Many platform technologies have been developed using a model compound, chosen because it has optimal characteristics for that specific delivery system. It may not indicate how broad the platform’s applicability is, which is important to know for its future uptake. Not knowing the boundaries in terms of effectiveness is a recipe for losing credibility very quickly.
Which industrial and academic partners are currently involved in the NMDC?
Right now, the formal partners on the industry side who have provided funding or share one of the routes of administration workstreams, are 3M, Takeda, Allergan, Novartis and Genentech. On the academic side, we have Brown, Johns Hopkins and Rutgers Universities in the U.S., and Saarland University in Germany. In addition, several other companies are involved as participants in workstreams and conferences. Many more academic and corporate institutions will be represented by speakers at our upcoming, groundbreaking NMD scientific conference as well.
Has open innovation proved possible with these partners, and what might be done differently in future?
Open innovation is a concept that gets a lot of press, and we are trying to apply it in a pre-competitive way. However, open innovation and the pharmaceutical industry’s ‘for-profit’ model do not necessarily co-exist very well. Networked innovation and pre-competitive innovation may represent models that work a little better.
We have had to be very cautious in some of our discussions. This is difficult – when there is a group of scientists brainstorming around how to solve a problem, if it is done well it may generate intellectual property (IP), and in a room with people from five companies and four universities, this creates some interesting challenges in first-to-file patent regimes like in the U.S.
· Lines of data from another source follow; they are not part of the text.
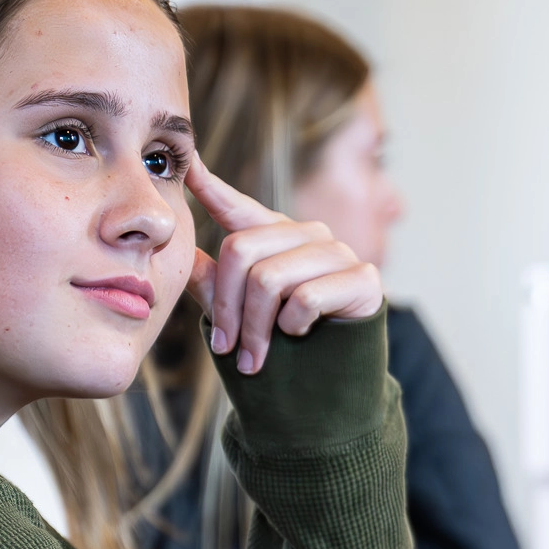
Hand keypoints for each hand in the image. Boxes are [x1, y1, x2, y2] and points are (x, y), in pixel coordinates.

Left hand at [184, 154, 381, 375]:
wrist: (334, 384)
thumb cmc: (286, 348)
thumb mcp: (242, 316)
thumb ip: (215, 285)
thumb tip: (184, 254)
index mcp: (277, 238)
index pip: (238, 208)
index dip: (212, 187)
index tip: (189, 165)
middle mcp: (308, 235)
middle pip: (241, 250)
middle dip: (226, 308)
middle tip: (225, 347)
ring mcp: (337, 253)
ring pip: (269, 279)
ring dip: (254, 328)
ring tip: (253, 358)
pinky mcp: (363, 278)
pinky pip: (305, 298)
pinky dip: (293, 326)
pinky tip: (300, 335)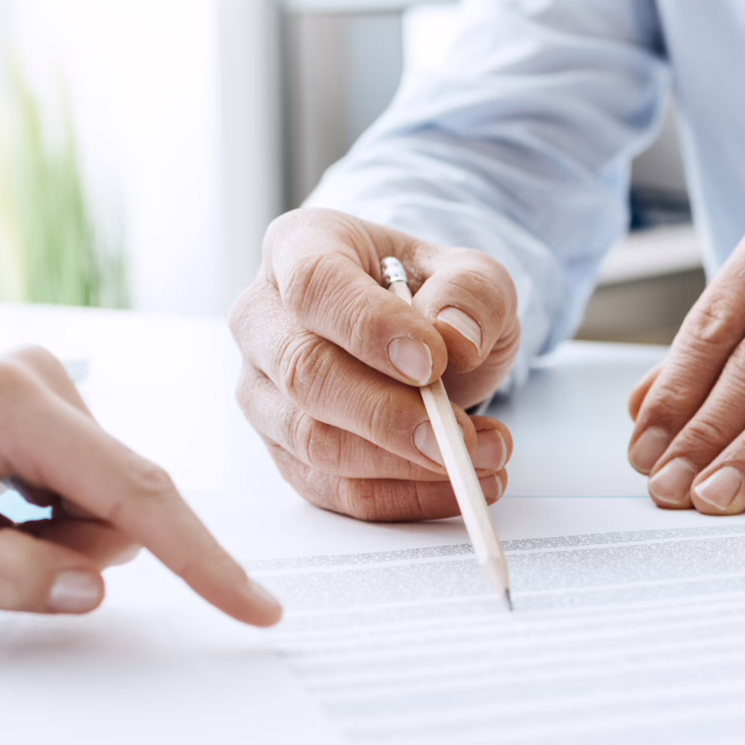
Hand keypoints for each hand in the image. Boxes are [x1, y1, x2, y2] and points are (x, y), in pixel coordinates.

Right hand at [230, 207, 520, 520]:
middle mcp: (263, 319)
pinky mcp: (283, 450)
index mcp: (300, 248)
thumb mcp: (473, 276)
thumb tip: (455, 337)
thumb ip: (472, 294)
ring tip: (482, 456)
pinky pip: (333, 489)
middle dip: (388, 415)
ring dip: (403, 464)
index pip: (315, 285)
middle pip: (304, 373)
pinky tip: (458, 484)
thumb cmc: (432, 297)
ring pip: (313, 441)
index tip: (432, 362)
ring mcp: (263, 389)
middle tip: (460, 437)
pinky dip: (401, 497)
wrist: (421, 337)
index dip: (371, 328)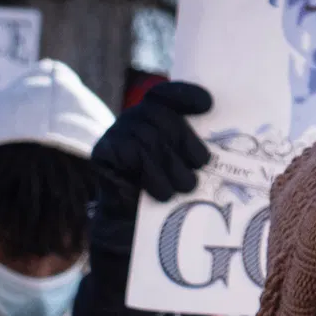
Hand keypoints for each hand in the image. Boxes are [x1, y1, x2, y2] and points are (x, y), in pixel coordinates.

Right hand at [90, 79, 213, 200]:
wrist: (129, 221)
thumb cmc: (162, 190)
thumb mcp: (182, 164)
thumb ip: (193, 149)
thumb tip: (212, 147)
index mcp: (154, 113)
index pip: (166, 95)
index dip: (186, 95)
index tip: (208, 104)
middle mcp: (134, 118)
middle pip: (161, 116)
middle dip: (185, 139)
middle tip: (201, 163)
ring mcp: (116, 132)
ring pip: (148, 137)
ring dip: (172, 165)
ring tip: (187, 186)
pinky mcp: (103, 151)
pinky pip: (131, 153)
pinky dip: (153, 175)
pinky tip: (163, 192)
I passionately believe, however, that there are physical formulations and experiments that these workstreams can, and should, be creating and doing today. Right now, we are focused more on trying to fill in gaps in the science and the regulatory side, and a little less on things that might create IP risk or complexity. This is a challenge that I’m confident we will find a way to deal with appropriately.
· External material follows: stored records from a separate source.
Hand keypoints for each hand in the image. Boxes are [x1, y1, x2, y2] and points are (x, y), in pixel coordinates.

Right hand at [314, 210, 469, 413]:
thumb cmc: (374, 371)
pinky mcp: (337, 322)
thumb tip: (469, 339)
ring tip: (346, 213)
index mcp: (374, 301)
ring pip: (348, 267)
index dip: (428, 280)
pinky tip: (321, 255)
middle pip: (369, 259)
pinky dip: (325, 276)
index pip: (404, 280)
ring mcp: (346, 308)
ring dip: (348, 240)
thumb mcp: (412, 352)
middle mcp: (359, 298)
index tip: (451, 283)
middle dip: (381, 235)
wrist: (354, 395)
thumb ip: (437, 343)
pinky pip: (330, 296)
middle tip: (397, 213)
As an example, one idea we have considered is comparative evaluation of a number of commercially available (but not necessarily clinically proven) technology platforms for the oral delivery of peptides and proteins. We could pick an appropriate model compound, and ask the providers of those technology platforms to provide a formulated version of that molecule in a dosage form. Then, the universities involved in that workstream could provide comparative analytical testing and stability experiments, and perhaps in silico modeling or cell-based testing, across all of the submitted technologies. This could be used to provide a comparative, unbiased evaluation of the technologies, at least for that model compound, and give an insight into the strengths, weaknesses and current state of development of each of these commercially available platforms.
What’s on NMDC’s agenda for the next year?
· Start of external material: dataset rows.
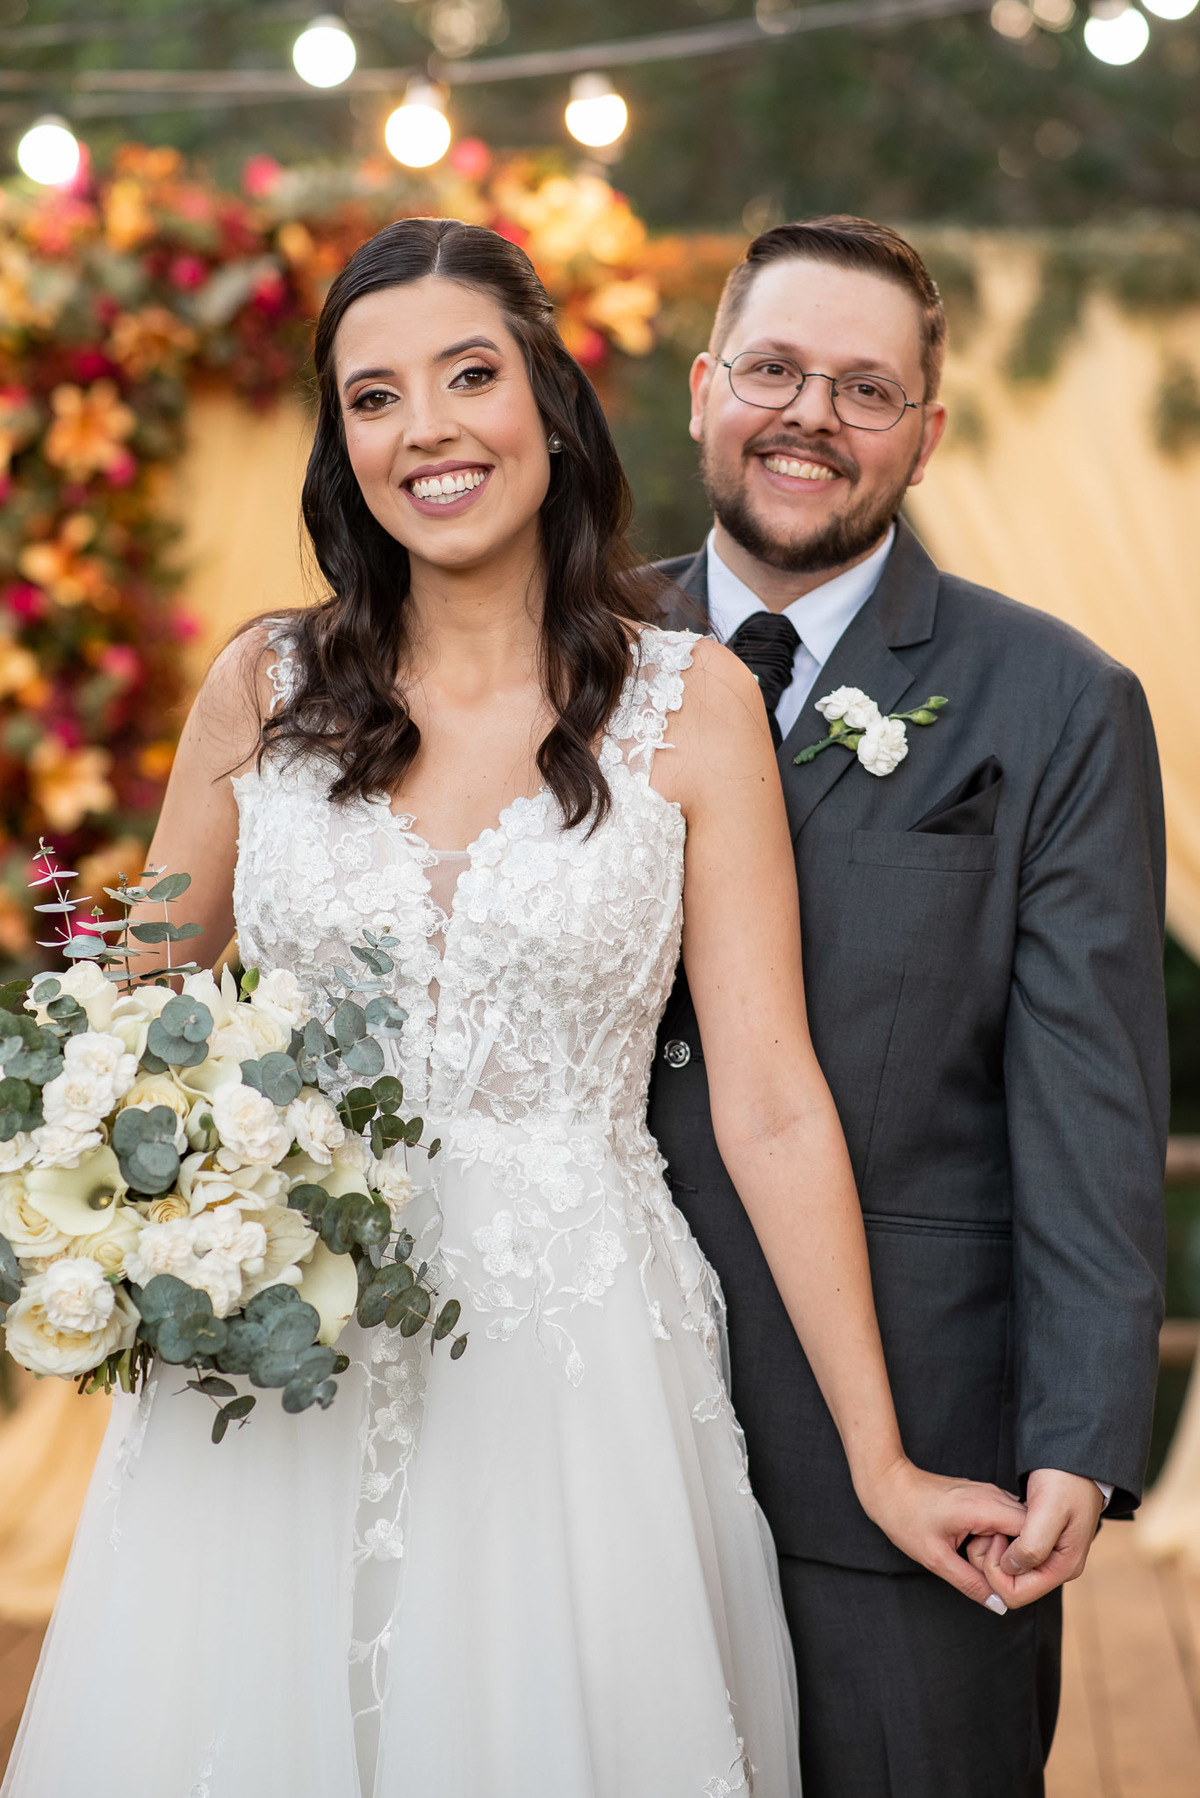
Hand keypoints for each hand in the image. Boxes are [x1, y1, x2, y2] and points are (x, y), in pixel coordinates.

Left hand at [857, 1458, 1026, 1609]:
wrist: (888, 1485)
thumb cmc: (906, 1517)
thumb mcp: (935, 1559)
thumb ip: (970, 1583)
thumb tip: (998, 1604)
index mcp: (983, 1507)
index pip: (1030, 1532)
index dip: (1028, 1559)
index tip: (1010, 1577)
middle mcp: (992, 1494)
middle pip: (1029, 1530)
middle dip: (1017, 1556)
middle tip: (990, 1572)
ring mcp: (989, 1492)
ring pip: (1019, 1525)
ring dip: (1007, 1547)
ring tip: (977, 1558)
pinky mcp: (983, 1496)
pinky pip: (1005, 1519)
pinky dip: (999, 1538)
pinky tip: (977, 1549)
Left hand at [965, 1468, 1102, 1609]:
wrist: (1073, 1456)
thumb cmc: (1064, 1479)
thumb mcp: (1048, 1510)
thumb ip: (1032, 1546)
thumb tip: (1011, 1569)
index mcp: (1062, 1565)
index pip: (1017, 1595)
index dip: (995, 1574)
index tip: (991, 1540)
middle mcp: (1057, 1564)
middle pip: (1012, 1585)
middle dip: (992, 1564)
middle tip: (987, 1531)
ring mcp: (1048, 1552)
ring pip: (1010, 1570)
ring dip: (994, 1551)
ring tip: (992, 1524)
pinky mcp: (1039, 1539)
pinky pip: (1012, 1553)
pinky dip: (999, 1540)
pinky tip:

As well as continuing with the workstream focused efforts, we have some big conferences coming up. We’re taking part in the Drug Delivery Partnerships conference in February, and we are also organizing a groundbreaking conference focused on all routes of non-invasive macromolecule delivery on February 21–24 in San Diego. The aim is for it to be a collaborative forum for both industry and academic scientists to discuss all the aspects of NMD. We are extending our focus at this meeting to include delivery of macromolecules across the blood-brain barrier as well. We believe this conference will be an important step forward in progressing NMD to patient value.